Hanno tutti lo stesso problema col video. Non c'è prodotto da riprendere, l'ufficio somiglia a tutti gli uffici, e i due espedienti che usano tutti gli altri, la storia del cliente e il prima e dopo, di solito sono loro preclusi.
Vendi giudizio, e il giudizio non si fotografa
Un cliente non sceglie tra due insiemi di competenze. Sceglie chi preferisce avere al telefono quando qualcosa va storto, e quella decisione si prende su un'impressione di persona.
Cosa lo dimostra davvero
Una cosa: qualcuno che risponde correttamente a una domanda vera, in video, in un modo che chi guarda capisce.
Non è un ripiego. È il patrimonio più forte della professione, perché un concorrente non lo può copiare. Chiunque può rivendicare competenza su un sito; pochissimi sanno spiegare con semplicità una cosa difficile mentre vengono ripresi, e chi lo sa vale visibilmente una telefonata.
La riservatezza chiude il manuale abituale
Le storie dei clienti, i casi e i risultati sono l'ossatura di quasi tutti i contenuti B2B, e qui o sono limitati da regole professionali o sono semplicemente impossibili senza un consenso del cliente che è imbarazzante chiedere.
Verifica la posizione con il tuo ordine invece di indovinarla, perché varia da professione a professione e cambia ciò che puoi dire in materia di pubblicità, confronto e risultati.
Cosa riprendere invece
Domande.
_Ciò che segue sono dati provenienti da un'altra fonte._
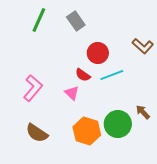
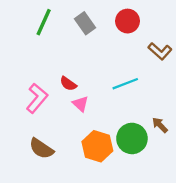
red circle: (98, 53) -> (128, 21), moved
red semicircle: (83, 75) -> (68, 84), moved

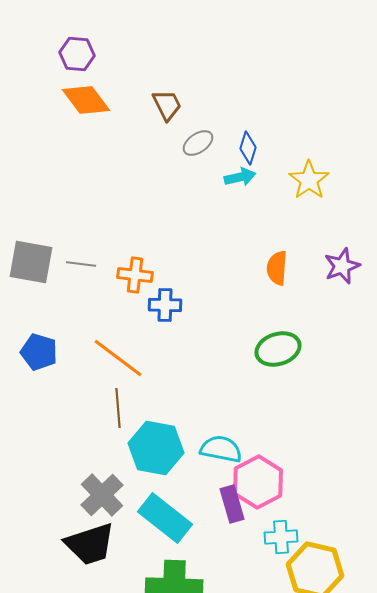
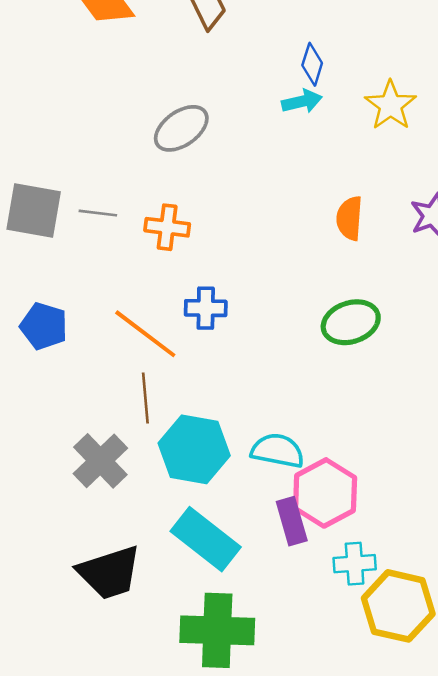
gray ellipse: (198, 143) -> (181, 128), moved, size x1.4
blue cross: (165, 305) -> (206, 308), moved
gray cross: (102, 495) -> (100, 461), moved

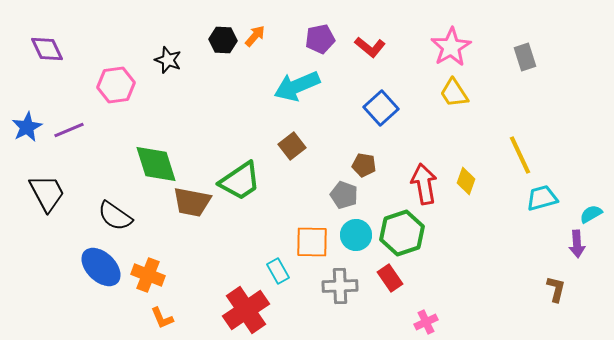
Ogni studio riceve le stesse venti domande all'anno, e ognuna è un video che un potenziale cliente sta cercando proprio ora.
Quel contenuto ha tre vantaggi: non richiede permessi, dimostra esattamente il giudizio che si vende, ed è utile anche a persone che non diventeranno mai clienti, che è il modo in cui un nome circola.
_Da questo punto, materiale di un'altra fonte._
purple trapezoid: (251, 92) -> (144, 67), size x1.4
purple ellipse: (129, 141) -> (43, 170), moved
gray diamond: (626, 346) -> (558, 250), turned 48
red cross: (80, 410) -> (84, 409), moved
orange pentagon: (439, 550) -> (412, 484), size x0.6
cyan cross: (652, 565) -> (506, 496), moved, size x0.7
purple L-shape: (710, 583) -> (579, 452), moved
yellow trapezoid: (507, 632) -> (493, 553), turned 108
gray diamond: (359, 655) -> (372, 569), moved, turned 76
| Contenuti di solito chiusi | Contenuti di solito aperti |
|---|---|
| La situazione di un cliente con nome | La domanda di cui quella situazione è un esempio |
| Risultati e importi ottenuti | Come si affronta una decisione |
| Un confronto con un concorrente | Ciò che le persone fraintendono di una regola |
| Le testimonianze, in alcune professioni | Un socio che spiega un cambiamento con chiarezza |
| Tutto ciò che un cliente non ha approvato | Il vostro processo e il vostro modo di lavorare |
Il formato che funziona
Novanta secondi, una domanda, una persona, nessun set. Ripreso in un ufficio vero, in serie da otto o dieci, in un solo pomeriggio.
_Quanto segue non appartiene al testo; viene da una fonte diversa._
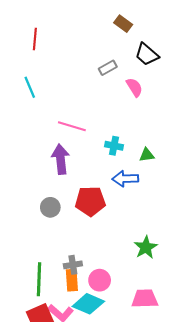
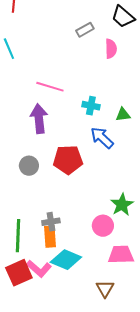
pink semicircle: (134, 87) -> (111, 49), turned 30
blue arrow: (125, 179) -> (102, 138), turned 45
pink circle: (100, 280) -> (103, 226), moved

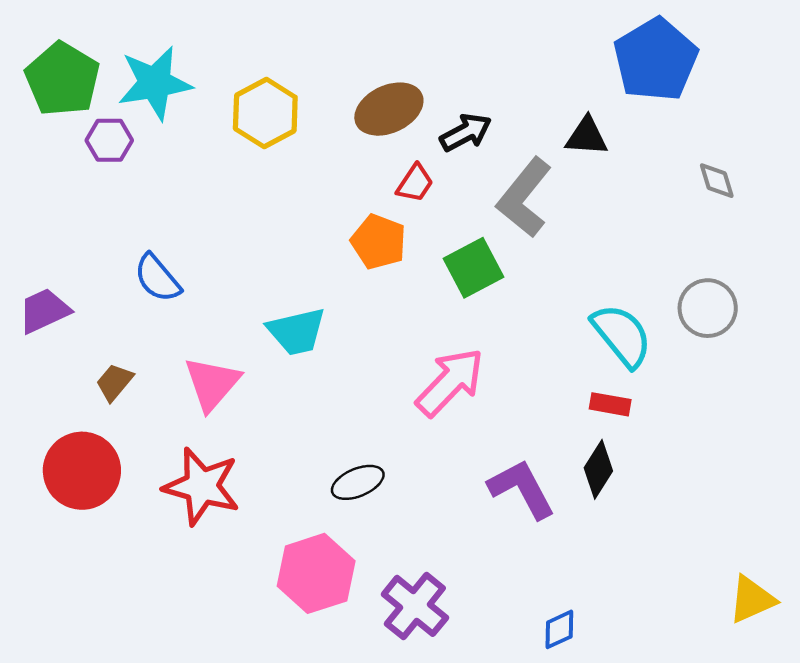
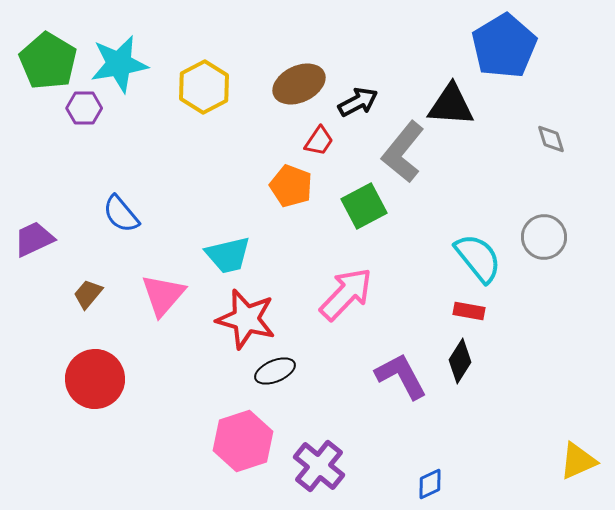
black triangle: (587, 136) -> (451, 105), size x1.4
red circle: (82, 471) -> (95, 379), moved
red star: (202, 486) -> (246, 319), moved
La disciplina della risposta
La disciplina sta nella risposta. Dai prima la risposta, poi la sfumatura, poi quando non si applica. I professionisti fanno istintivamente il contrario, costruendo il contesto per sessanta secondi prima di arrivare a qualcosa, ed è ciò che rende gran parte di questi contenuti inguardabile.
La seconda disciplina è la lingua. Se una frase contiene un termine che chi guarda dovrebbe cercare, ha fallito, e la riscrittura non semplifica l'idea ma la formulazione.
Chi deve parlare, e perché non è il socio anziano
L'istinto è mettere in camera la persona più anziana. Di solito è sbagliato.
Chi deve parlare è chi risponde a quella domanda tutto il giorno: il responsabile che spiega la stessa cosa a dodici clienti al mese, la giovane avvocata che segue il fascicolo, il consulente a cui tutto lo studio passa la chiamata. Parla la lingua che usa il cliente, perché la usa ogni giorno.
Il socio anziano deve comparire una volta, brevemente, a dire qualcosa che solo lui può dire. Quella combinazione si legge come uno studio con profondità e non come uno studio con un cognome.
C'è anche un beneficio interno che gli studi scoprono dopo. Una risposta registrata smette di essere rispiegata ogni mese, diventa ciò che un collega manda prima di un incontro, e finisce come materiale di inserimento per la prossima assunzione.